Aus für Pausenzigarette: Totales Rauchverbot an allen Schulen angeordnet

Auch für Lehrer: Im Hof ist kein Qualmen erlaubt Ausweichen auf "öffentliches Gut" als letzter Ausweg

Die Pausenzigarette - für Schüler im "Raucherkammerl" und für Pädagogen im Lehrerzimmer - ist Geschichte. Ein Jahr nach Inkrafttreten der verschärften Version des Tabakgesetzes wird nun auch an den Schulen das Rauchverbot in öffentlichen Gebäuden exekutiert.

In einem Ende Jänner an die Landesschulräte ausgesendeten Rundschreiben weist das Bildungsministerium auf die am 1. Jänner 2005 in Kraft getretene Novelle zum Tabakgesetz hin, die ein "ausnahmsloses Rauchverbot für jede Art von Räumen, in denen Unterrichts- und Fortbildungsveranstaltungen oder schulsportliche Aktivitäten stattfinden", vorsieht.

In dem Schreiben, das nach Angaben der Beamten Weisungscharakter hat, weist das Ministerium darauf hin, dass der im neuen Tabakgesetz verankerte Nichtraucherschutz auf das "gesamte Gebäude" ausgedehnt wurde, was sowohl für öffentliche als auch private Schulen gelte. Ausgenommen sind nur Teile, die ausschließlich privaten Zwecken vorbehalten sind, etwa Dienstwohnungen von Schulwarten.

Explizit wird in dem Rundschreiben auch darauf verwiesen, dass allen Personen im Schulgebäude das Rauchen ausnahmslos untersagt ist, nicht nur Schülern, sondern auch Lehrern. Das Ministerium betont weiters in dem Schreiben, dass sich das Tabakgesetz selbst nur auf das Schulgebäude bezieht, laut den gesetzlichen Bestimmungen der Schulordnung für Schüler aber auch ein Rauchverbot auf der gesamten Liegenschaft besteht, also etwa Hof oder Parkplatz.
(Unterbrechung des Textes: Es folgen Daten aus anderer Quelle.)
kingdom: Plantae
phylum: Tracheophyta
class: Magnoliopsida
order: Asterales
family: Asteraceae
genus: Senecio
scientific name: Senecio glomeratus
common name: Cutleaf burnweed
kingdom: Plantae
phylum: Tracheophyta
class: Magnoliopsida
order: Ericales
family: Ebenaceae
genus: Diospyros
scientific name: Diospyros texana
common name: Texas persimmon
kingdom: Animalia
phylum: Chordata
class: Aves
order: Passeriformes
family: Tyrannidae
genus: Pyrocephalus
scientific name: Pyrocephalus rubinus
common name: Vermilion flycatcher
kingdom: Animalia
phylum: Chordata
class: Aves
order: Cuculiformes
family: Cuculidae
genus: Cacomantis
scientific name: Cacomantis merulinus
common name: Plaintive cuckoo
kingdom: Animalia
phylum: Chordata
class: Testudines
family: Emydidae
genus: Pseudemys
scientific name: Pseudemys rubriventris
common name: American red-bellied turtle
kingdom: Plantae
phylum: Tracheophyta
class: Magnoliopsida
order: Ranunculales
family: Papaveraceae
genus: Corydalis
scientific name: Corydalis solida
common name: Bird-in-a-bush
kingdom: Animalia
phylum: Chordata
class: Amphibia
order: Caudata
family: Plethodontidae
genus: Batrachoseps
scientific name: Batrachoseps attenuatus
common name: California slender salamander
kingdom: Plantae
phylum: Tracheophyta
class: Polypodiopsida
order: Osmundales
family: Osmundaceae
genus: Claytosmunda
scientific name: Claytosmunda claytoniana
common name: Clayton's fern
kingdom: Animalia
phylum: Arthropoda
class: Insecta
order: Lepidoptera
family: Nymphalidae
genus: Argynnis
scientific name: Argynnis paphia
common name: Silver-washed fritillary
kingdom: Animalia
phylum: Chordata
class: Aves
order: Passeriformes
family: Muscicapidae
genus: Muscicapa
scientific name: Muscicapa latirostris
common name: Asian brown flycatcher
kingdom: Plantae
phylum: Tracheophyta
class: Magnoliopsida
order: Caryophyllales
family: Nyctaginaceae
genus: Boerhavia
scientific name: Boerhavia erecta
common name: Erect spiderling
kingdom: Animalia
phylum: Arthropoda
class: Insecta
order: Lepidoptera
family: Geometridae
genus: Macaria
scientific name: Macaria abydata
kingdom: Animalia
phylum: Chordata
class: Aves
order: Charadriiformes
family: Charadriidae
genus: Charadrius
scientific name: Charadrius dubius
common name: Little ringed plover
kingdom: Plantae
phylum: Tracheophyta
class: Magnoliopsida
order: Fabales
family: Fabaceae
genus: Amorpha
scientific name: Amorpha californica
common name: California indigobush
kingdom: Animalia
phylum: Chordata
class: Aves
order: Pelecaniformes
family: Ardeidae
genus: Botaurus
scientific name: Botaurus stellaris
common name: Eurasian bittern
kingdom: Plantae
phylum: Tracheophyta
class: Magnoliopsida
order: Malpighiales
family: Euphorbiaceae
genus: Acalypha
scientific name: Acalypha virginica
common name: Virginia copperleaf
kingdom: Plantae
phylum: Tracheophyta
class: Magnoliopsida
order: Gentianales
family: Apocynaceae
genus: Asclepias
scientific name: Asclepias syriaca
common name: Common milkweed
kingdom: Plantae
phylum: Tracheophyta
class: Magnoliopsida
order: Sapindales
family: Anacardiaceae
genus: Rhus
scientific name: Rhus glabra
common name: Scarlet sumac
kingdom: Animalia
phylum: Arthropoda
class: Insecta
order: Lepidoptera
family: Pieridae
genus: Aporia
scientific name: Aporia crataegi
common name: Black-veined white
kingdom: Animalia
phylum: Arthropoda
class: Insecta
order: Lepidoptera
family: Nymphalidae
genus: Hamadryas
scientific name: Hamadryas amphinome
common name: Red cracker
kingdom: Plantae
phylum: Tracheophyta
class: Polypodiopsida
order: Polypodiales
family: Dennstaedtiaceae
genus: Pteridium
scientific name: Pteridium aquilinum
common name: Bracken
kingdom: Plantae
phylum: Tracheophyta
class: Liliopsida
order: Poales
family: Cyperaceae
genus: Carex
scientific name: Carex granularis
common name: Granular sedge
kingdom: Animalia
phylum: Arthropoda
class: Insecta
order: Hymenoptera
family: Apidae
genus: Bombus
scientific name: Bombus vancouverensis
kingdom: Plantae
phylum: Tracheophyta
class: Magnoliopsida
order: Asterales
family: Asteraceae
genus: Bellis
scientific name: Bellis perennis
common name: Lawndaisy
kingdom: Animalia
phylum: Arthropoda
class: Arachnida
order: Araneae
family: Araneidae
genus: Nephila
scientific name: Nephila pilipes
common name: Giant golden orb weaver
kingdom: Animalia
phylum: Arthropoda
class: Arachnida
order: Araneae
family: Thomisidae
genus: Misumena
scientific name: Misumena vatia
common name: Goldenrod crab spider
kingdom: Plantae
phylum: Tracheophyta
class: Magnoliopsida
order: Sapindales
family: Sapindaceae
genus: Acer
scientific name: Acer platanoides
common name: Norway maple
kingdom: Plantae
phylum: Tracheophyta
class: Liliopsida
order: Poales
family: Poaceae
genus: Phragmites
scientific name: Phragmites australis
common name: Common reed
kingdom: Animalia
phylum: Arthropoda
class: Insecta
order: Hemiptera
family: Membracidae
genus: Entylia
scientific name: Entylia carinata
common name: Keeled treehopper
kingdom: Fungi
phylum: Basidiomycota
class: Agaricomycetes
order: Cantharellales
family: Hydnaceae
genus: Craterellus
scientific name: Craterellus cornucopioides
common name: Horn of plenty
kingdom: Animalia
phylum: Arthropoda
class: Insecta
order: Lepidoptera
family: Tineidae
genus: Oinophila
Die Landesschulräte haben auf das Rundschreiben des Ministeriums teilweise umgehend reagiert. In Oberösterreich hat die Schulbehörde in einem Erlass die lückenlose Umsetzung des absoluten Rauchverbots im gesamten Schulhaus bis Ostern geregelt. Auch im Burgenland wird nach den Semesterferien das "Raucherkammerl" Geschichte sein. Und auch in Wien ist der blaue Qualm an den Schulen künftig verboten.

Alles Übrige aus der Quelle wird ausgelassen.